The operators of the Kool Smiles chain of dental clinics sued law firm Mauze & Bagby PLLC and principal partners George Mauze and James Bagby in Houston federal court in 2012.
The operators allege the law firm makes "false and unsubstantiated representations" on a website set up to solicit Kool Smiles' patients.
The site asks "whether their children were (1) 'strapped down to a papoose board or (2) 'upset, crying, terrified, or traumatized,'" the complaint claims.
Kool Smiles alleges its patients are asked if it performed unnecessary dental work on children's baby teeth.
"Defendants' questions deliberately misled the public by unfairly casting Kool Smiles and its provision of dental services in an unfavorable light," the complaint states.

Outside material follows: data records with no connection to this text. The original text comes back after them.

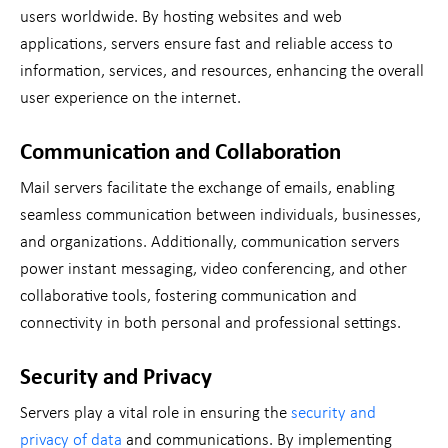
users worldwide. By hosting websites and web
applications, servers ensure fast and reliable access to
information, services, and resources, enhancing the overall
user experience on the internet.
Communication and Collaboration
Mail servers facilitate the exchange of emails, enabling
seamless communication between individuals, businesses,
and organizations. Additionally, communication servers
power instant messaging, video conferencing, and other
collaborative tools, fostering communication and
connectivity in both personal and professional settings.
Security and Privacy
Servers play a vital role in ensuring the
security and
privacy of data
and communications. By implementing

On March 11, a three-judge panel with the federal appeals court affirmed the trial court's denial of the law firm's motion to dismiss the defamation claim. The lower court decided the law firm's speech fell within a commercial speech exemption under Texas' law against strategic lawsuits against public participation (SLAPP), the Texas Citizen's Participation Act.
Writing for the panel, Judge Edward C. Prado noted the Texas Supreme Court has yet to rule on the TXPA and that the panel must "predict state law, not to create or modify it."
"Ultimately, we conclude that the Supreme Court of Texas would most likely hold that M&B's ads and other client solicitation are exempted from the TCPA's protection because M&B's speech arose from the sale of services where the intended audience was an actual or potential customer," the 21-page opinion stated.
The panel was not persuaded by the law firm's argument that the California Supreme Court interpreted a similarly-worded anti-SLAPP law as not exempting attorney advertisements.
"But M&B neglects the fact that the California Supreme Court's holding rested on a clause in the California statute that is not present in Texas's anti-SLAPP statute," Prado wrote. "California's statute's commercial speech exemption requires that the speech 'consists of representations of fact about that person's or a business competitor's business operations, goods, or services ... Texas's commercial speech exemption contains no such limitation."
On its web site, the law firm alleges Kool Smiles has collected over $25 million in Medicaid reimbursements.
It says Congress "substantially increased" Medicaid reimbursements five years ago in order to increase availability of dental services to underprivileged children.
"Since the passage of this legislation, hundreds of dental clinics, targeting children eligible for Medicaid, have opened throughout our country," the website states. "Unfortunately, many of these dental clinics have exploited our children to increase their revenue."